Non-convex Robust PCA

TL;DR

This paper introduces a non-convex alternating projection method for robust PCA that achieves exact recovery with faster convergence and comparable accuracy to existing convex optimization approaches.

Contribution

The paper presents a novel non-convex projection-based algorithm for robust PCA with theoretical guarantees and improved computational efficiency over convex methods.

Findings

Exact recovery under standard conditions

Faster convergence than convex methods

Effective on synthetic and real data

Abstract

We propose a new method for robust PCA -- the task of recovering a low-rank matrix from sparse corruptions that are of unknown value and support. Our method involves alternating between projecting appropriate residuals onto the set of low-rank matrices, and the set of sparse matrices; each projection is {\em non-convex} but easy to compute.
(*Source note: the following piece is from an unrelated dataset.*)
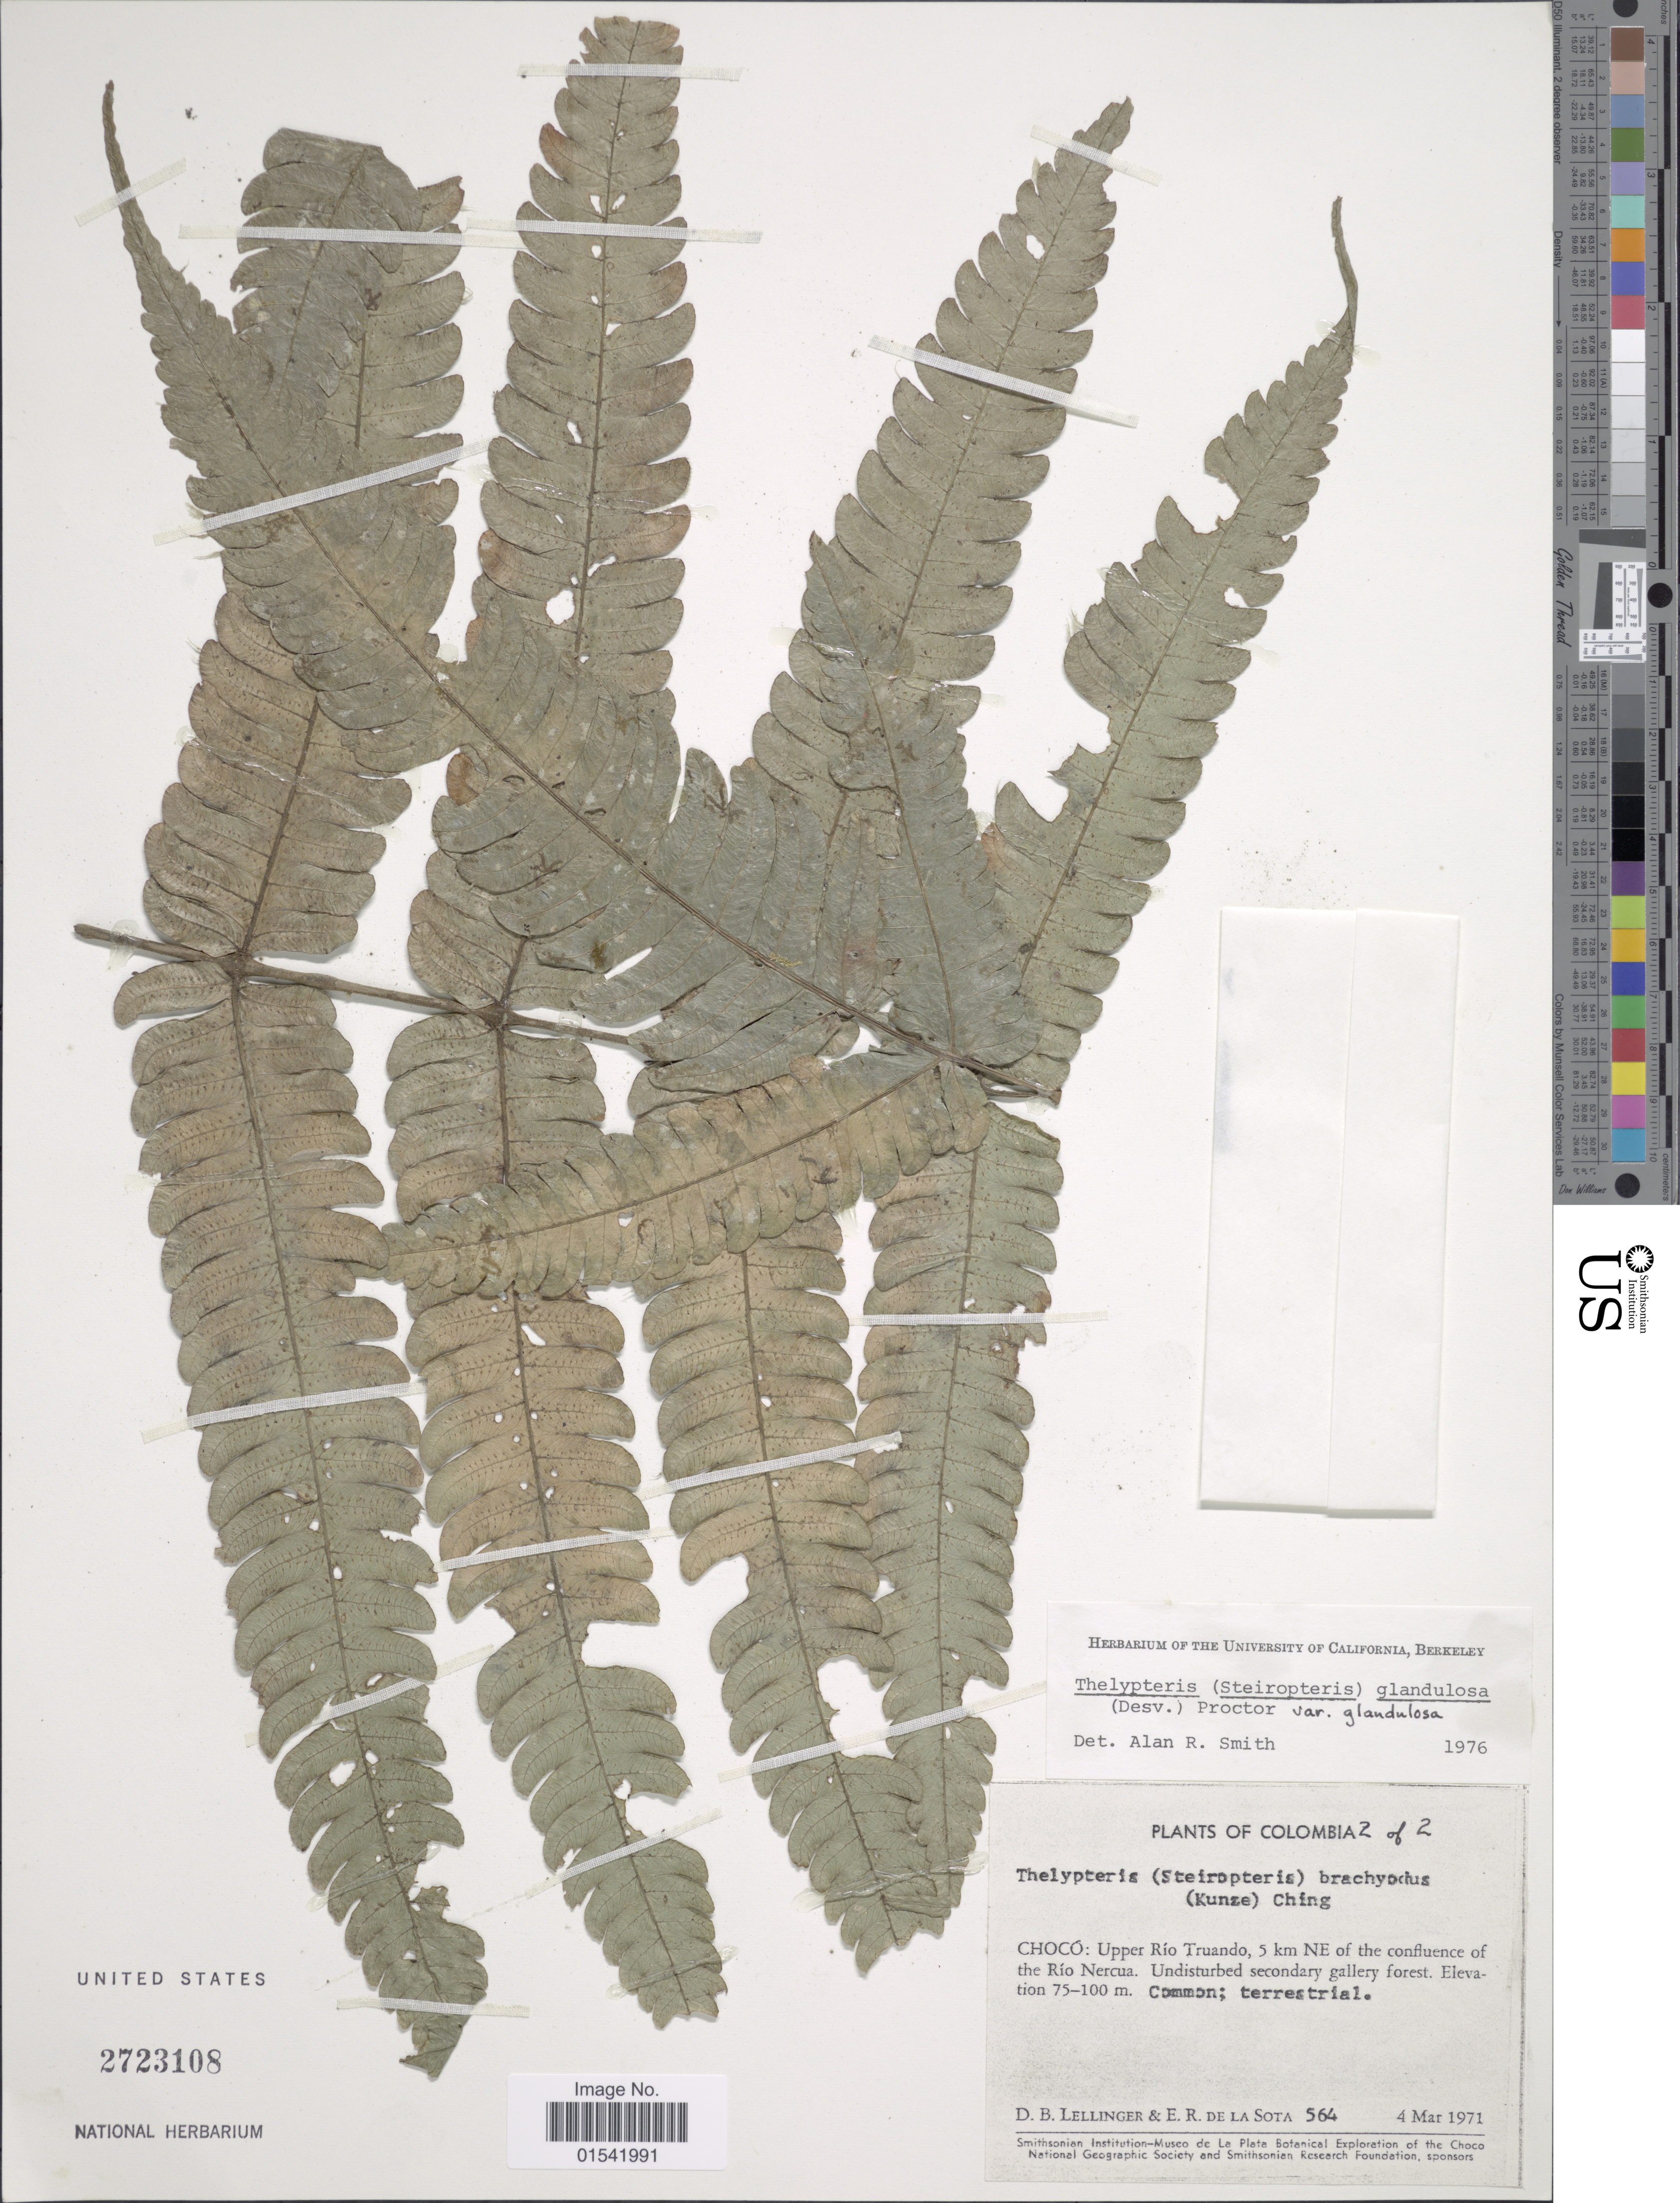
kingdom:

In spite of this non-convexity, we establish exact recovery of the low-rank matrix, under the same conditions that are required by existing methods (which are based on convex optimization). For an $m \times n$ input matrix ($m \leq n)$, our method has a running time of $O(r^2mn)$ per iteration, and needs $O(\log(1/\epsilon))$ iterations to reach an accuracy of $\epsilon$. This is close to the running time of simple PCA via the power method, which requires $O(rmn)$ per iteration, and $O(\log(1/\epsilon))$ iterations. In contrast, existing methods for robust PCA, which are based on convex optimization, have $O(m^2n)$ complexity per iteration, and take $O(1/\epsilon)$ iterations, i.e., exponentially more iterations for the same accuracy. Experiments on both synthetic and real data establishes the improved speed and accuracy of our method over existing convex implementations.